Wikileaks' Vault 7: 6 programs used by the CIA to spy on its citizens
8 March 2017, 17:37 IST

Wikileaks' Vault 7: 6 programs used by the CIA to spy on its citizens

The Central Intelligence Agency likes to function secretively, but evidently cannot keep its own secrets. On Tuesday, 7 March, the agency received a wake up call from Wikileaks, as the whistleblower organisation dumped nearly 9,000 pages of leaked CIA documents into the public domain.

The leaks have been codenamed Vault 7 and are the “largest ever publication of confidential documents on the agency". The first of the series is dubbed Year Zero. This series contains 8,761 files.

These documents reveal overt mass surveillance programs that undermine the encryption in many internet-enabled devices. These range from Android smartphones, iPhones, Samsung smart TVs and popular messaging apps such as WhatsApp, Telegram and Signal. The CIA's spying doesn't even spare anti-virus software.

According to the leaked documents, the CIA's surveillance capabilities include recording sounds, images and the private text messages of unsuspecting users.

The documents also described malware attacks sent by the CIA to users using Windows, Mac OS and Linux operating systems. These malware attacks were inserted to survey users. Similar to previous Wikileaks' offerings, especially the one in 2013, this one is loaded with classified bizarre names that are supposedly in use by the CIA.

Edward Snowden, arguably the most famous whistleblower of all time, took to Twitter to say that the files are the first public evidence that the United States government has been secretly buying sophisticated software to exploit technology.

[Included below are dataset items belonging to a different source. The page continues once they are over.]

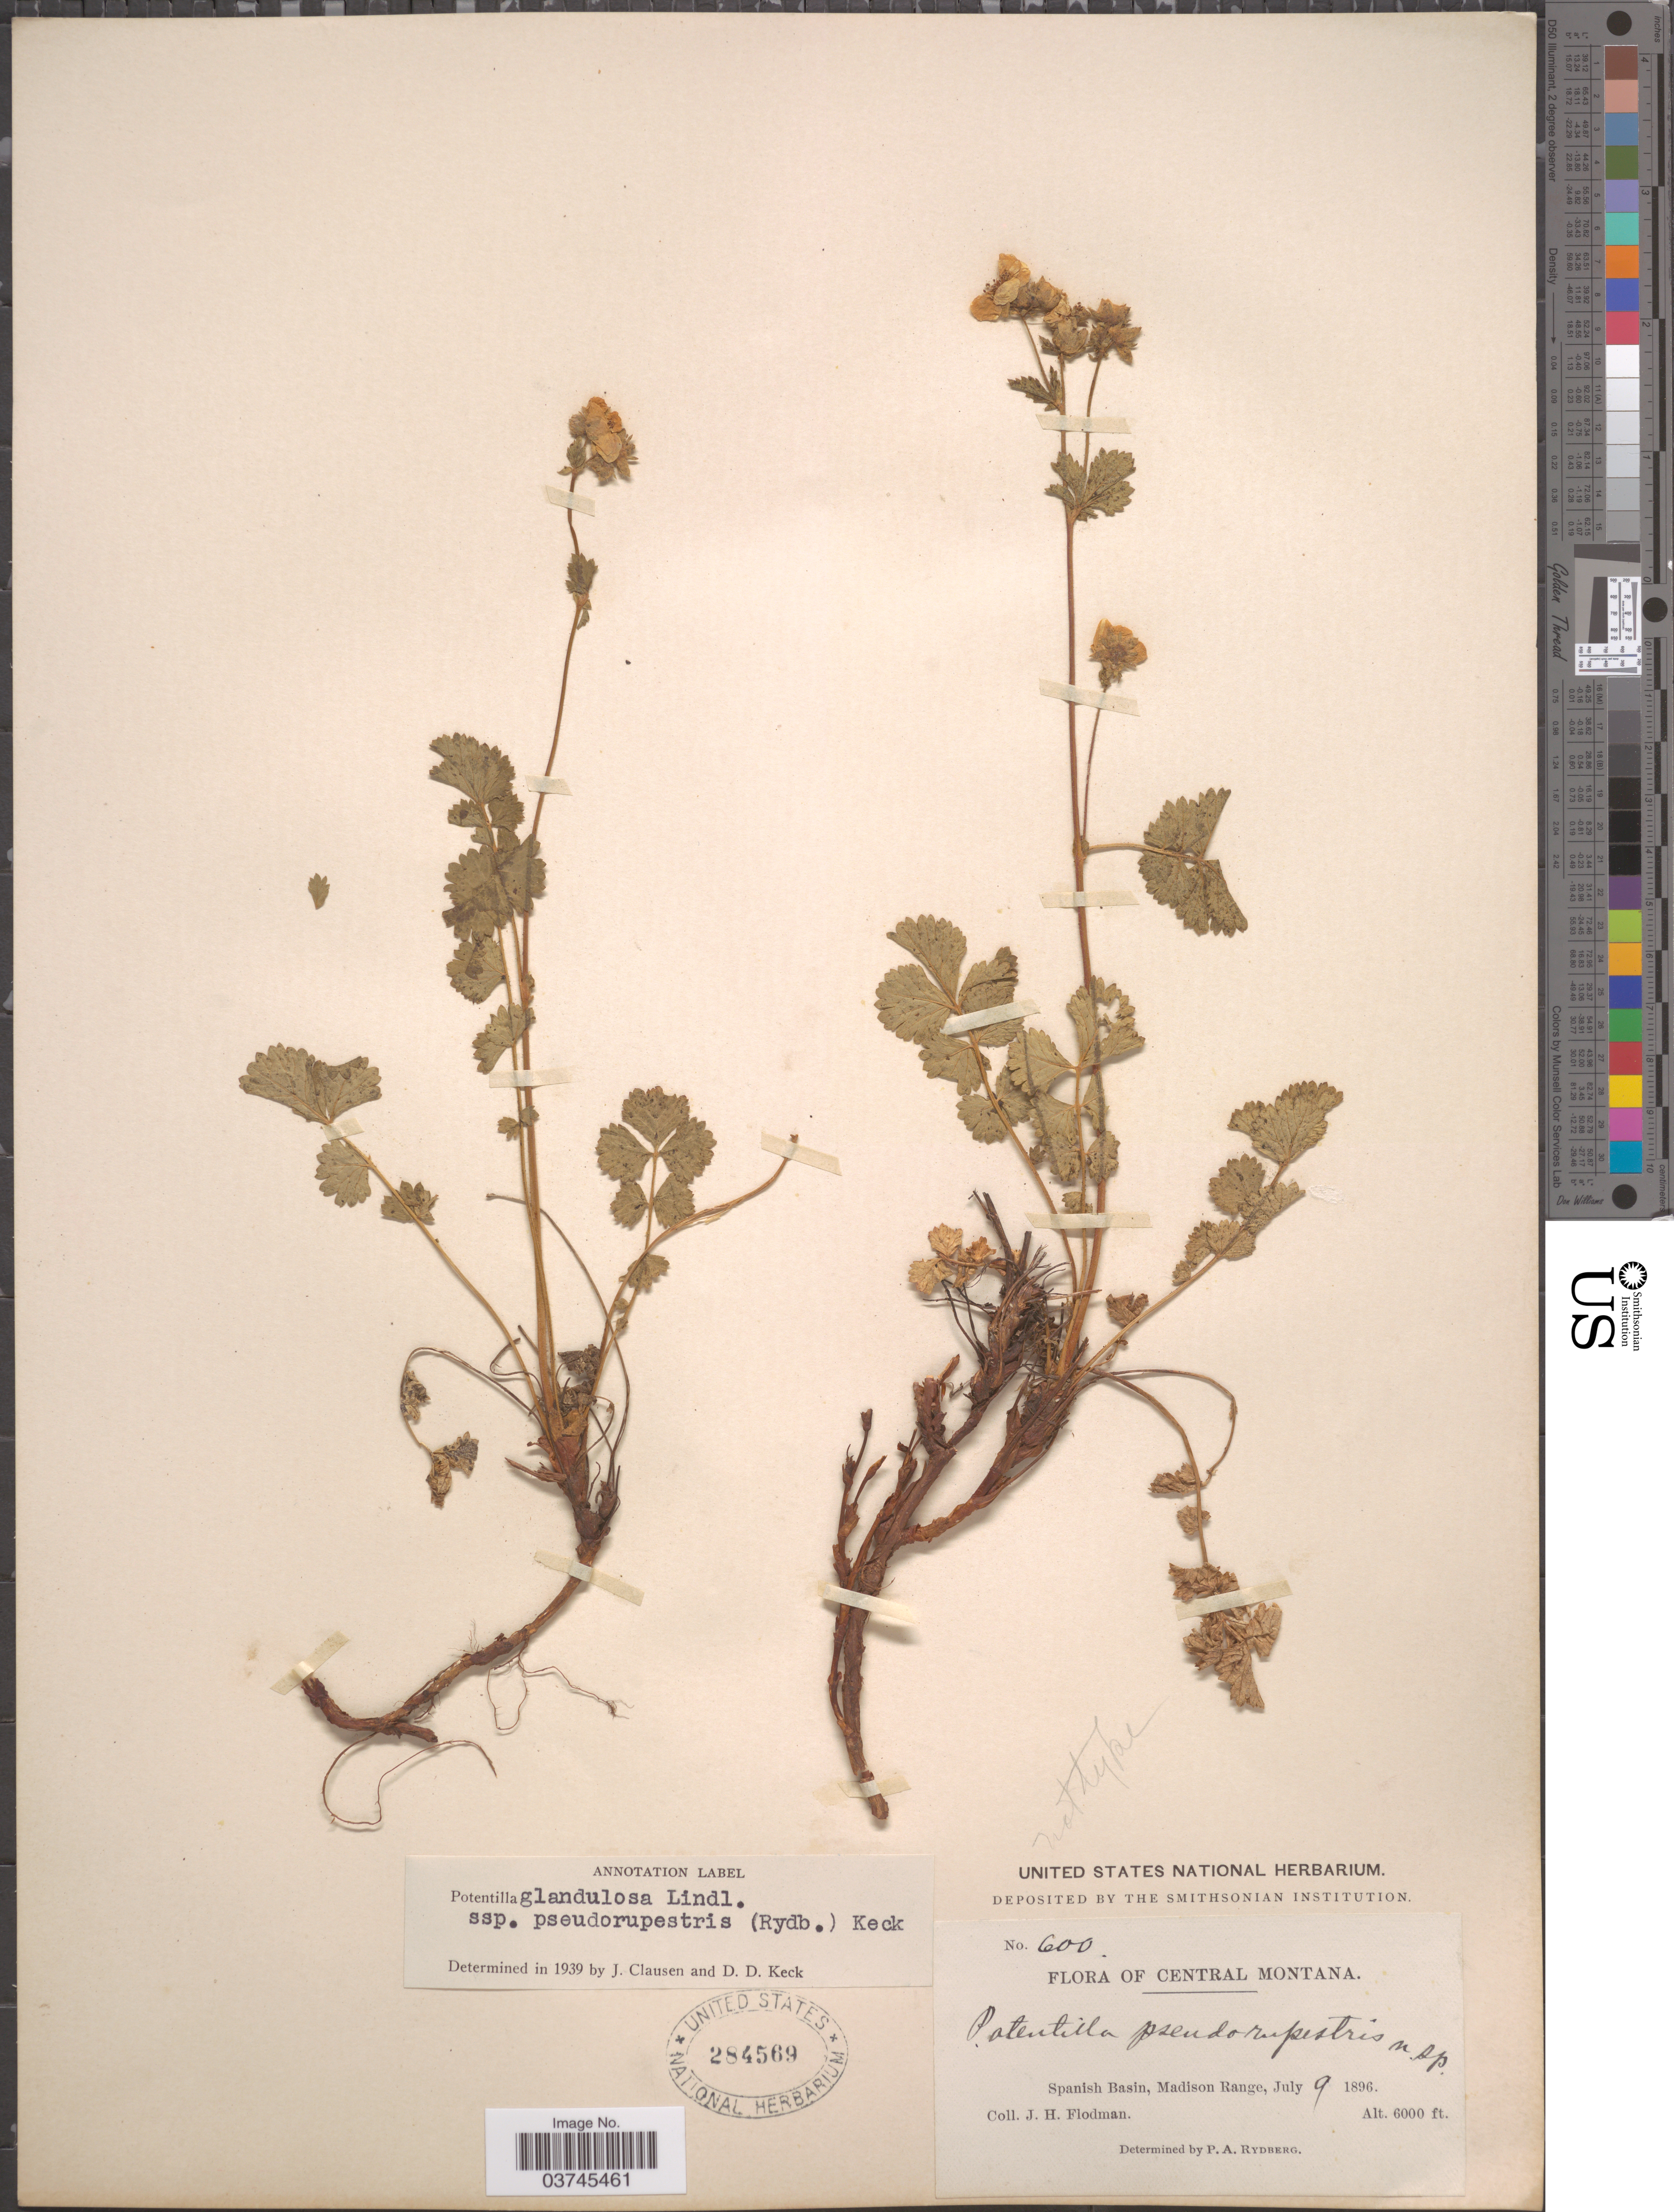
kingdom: Plantae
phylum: Tracheophyta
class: Magnoliopsida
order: Rosales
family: Rosaceae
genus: Drymocallis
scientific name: Drymocallis pseudorupestris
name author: (Rydb.) Rydb.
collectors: J. Flodman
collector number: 600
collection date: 1896-07-09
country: United States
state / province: Missouri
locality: Central Montana. Spanish Basin, Madison Range.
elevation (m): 1829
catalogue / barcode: US 284569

Here are just a few of the cyberspying programs:

  • Cutthroat and Swindle: This is part of CIA's Hive “malware suite”. It targets users on Windows, Linux and Solaris operating systems and even MikroTik internet routers. This helps establish communications with the infected systems.
  • Brutal Kangaroo: Malware. This malware infiltrates Windows computers, infecting the disk drive. Some of this malware is hidden in .jpeg and other image files.
  • Fine Dining: Includes a list of 24 'decoy applications' used by the CIA to infect a computer and collect data and does so in the background. For example, while a computer is running a video application, the software can run in the background simultaneously infiltrating it.
  • HammerDrill: Compromises Windows systems. It does this by infiltrating software from CDs and DVDs.
  • HarpyEagle: CIA's program to find ways to access file systems of Apple AirPort Extreme and AirPort Time Capsule routers.
  • Weeping Angel: Probably the most surprising of the lot, this program specifically targets Samsung Smart TVs. “After infestation, Weeping Angel places the target TV in a ‘Fake-Off’ mode, so that the owner falsely believes the TV is off when it is on, In ‘Fake-Off’ mode the TV operates as a bug, recording conversations in the room and sending them over the Internet to a covert CIA server," according to Wikileaks.